- The client had asked ProCogia to help replace their existing vehicle telemetry solution, which persisted data in an SQL database. This solution was to be deprecated in favour of one that aligned with their existing Data Platform, where data was stored using the Delta format.
- ProCogia built a new Azure Data Factory pipeline to facilitate procurement of the raw XML formatted telemetry data and convert it to a tabular (parquet file) form.
- The telemetry comprised of vessel sensor reading which included engine RPM, fuel burn rates and GPS locations amongst others.
- The pipeline employed an Azure function app, again written in Python/Pandas. With each row of XML delivering a different timestamped sensor reading, data processing was non-trivial and called for both time-based grouping and pivoting.

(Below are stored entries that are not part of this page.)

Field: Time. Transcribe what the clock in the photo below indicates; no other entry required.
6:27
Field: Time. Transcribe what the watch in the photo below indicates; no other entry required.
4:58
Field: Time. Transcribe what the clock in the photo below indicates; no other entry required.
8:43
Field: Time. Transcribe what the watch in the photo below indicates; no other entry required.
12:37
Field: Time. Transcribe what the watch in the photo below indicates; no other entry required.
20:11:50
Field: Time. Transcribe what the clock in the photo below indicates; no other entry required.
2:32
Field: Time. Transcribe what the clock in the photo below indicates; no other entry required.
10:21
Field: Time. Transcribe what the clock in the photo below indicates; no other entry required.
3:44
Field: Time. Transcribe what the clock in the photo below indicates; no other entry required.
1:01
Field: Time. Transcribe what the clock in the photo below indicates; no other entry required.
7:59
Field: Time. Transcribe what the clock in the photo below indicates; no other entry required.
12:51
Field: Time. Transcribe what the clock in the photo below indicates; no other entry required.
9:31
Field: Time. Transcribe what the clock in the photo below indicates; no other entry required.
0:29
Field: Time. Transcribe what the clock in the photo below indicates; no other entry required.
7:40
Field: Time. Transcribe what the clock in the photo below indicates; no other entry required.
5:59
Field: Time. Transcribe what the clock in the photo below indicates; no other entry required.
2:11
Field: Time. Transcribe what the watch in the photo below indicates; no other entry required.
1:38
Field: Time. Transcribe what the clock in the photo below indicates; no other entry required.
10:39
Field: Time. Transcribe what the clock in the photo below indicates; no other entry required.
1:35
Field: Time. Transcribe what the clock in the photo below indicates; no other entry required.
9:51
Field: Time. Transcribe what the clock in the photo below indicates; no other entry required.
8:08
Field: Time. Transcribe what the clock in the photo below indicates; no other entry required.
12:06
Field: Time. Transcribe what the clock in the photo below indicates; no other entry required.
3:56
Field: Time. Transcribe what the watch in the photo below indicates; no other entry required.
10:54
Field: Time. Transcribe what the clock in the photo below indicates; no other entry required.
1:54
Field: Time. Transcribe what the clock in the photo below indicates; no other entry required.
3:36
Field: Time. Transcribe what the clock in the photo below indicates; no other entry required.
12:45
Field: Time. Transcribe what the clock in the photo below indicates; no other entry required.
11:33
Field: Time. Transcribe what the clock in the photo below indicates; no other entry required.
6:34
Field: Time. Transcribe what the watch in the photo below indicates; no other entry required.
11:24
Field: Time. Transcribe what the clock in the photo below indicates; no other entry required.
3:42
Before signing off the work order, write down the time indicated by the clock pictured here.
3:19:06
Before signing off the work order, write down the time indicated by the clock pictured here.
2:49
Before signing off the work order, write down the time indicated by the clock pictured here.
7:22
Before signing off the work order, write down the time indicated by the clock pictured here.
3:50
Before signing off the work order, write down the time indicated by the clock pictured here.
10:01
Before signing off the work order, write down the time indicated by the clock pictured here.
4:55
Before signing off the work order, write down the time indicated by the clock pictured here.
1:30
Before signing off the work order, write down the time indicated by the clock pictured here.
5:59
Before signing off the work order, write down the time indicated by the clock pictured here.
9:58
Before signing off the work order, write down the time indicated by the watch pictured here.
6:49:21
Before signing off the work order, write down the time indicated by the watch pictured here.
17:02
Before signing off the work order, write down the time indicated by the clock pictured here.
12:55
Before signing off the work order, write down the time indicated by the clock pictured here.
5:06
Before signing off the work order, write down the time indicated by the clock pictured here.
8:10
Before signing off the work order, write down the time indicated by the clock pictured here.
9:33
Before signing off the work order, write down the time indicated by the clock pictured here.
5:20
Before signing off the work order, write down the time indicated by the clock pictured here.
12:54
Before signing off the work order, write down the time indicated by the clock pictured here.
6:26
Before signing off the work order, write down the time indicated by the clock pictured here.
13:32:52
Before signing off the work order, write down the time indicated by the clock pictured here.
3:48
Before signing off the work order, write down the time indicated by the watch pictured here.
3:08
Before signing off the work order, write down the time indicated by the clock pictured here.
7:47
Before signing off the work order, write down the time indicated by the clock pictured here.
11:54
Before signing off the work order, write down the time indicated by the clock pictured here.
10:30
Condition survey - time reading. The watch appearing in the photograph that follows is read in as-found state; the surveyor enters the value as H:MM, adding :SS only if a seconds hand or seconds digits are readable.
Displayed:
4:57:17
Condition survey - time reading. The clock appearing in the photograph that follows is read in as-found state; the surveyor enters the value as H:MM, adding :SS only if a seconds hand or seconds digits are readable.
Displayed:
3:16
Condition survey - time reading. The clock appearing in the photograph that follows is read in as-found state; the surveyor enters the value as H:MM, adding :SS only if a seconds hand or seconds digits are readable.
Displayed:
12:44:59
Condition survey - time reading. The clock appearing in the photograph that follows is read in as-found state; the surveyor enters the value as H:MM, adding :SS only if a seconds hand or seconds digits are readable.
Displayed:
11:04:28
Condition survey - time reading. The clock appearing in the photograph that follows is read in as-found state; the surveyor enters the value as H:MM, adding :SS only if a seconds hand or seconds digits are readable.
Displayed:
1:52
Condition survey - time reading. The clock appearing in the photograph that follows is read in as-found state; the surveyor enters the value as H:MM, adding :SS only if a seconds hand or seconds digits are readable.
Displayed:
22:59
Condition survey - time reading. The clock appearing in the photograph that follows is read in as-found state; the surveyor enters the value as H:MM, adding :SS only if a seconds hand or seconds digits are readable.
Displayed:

- Pandas was chosen as it provided a natural and easy solution to wrangling XML data. Furthermore, when deployed as a function app, Azure offers a low cost, pay-per-use serverless solution, perfect for batch-based ingestion pipelines.
- A PySpark script, deployed into a Databricks cluster completed the curation process by persisting the data as Delta formatted parquet files. ProCogia demonstrated industry best practices by developing and unit testing PySpark code in a local development environment. To date all Spark code was built interactively in notebooks on a running cluster.
- ProCogia were able to rebuild a new telemetry ingestion mechanism from the ground up that delivered data straight into the client’s Data Lake hosted in Azure, making it available as alongside other operational data.
- Using Databricks, we were able to materialize results from complex joins, preparing metrics for rapid and easy consumption at the presentation layer.
- Our solution helped the client gain a deeper understanding of their KPIs including distance travelled, RPM (Revs per minute), fuel consumption rates, journey duration and GPS tracking.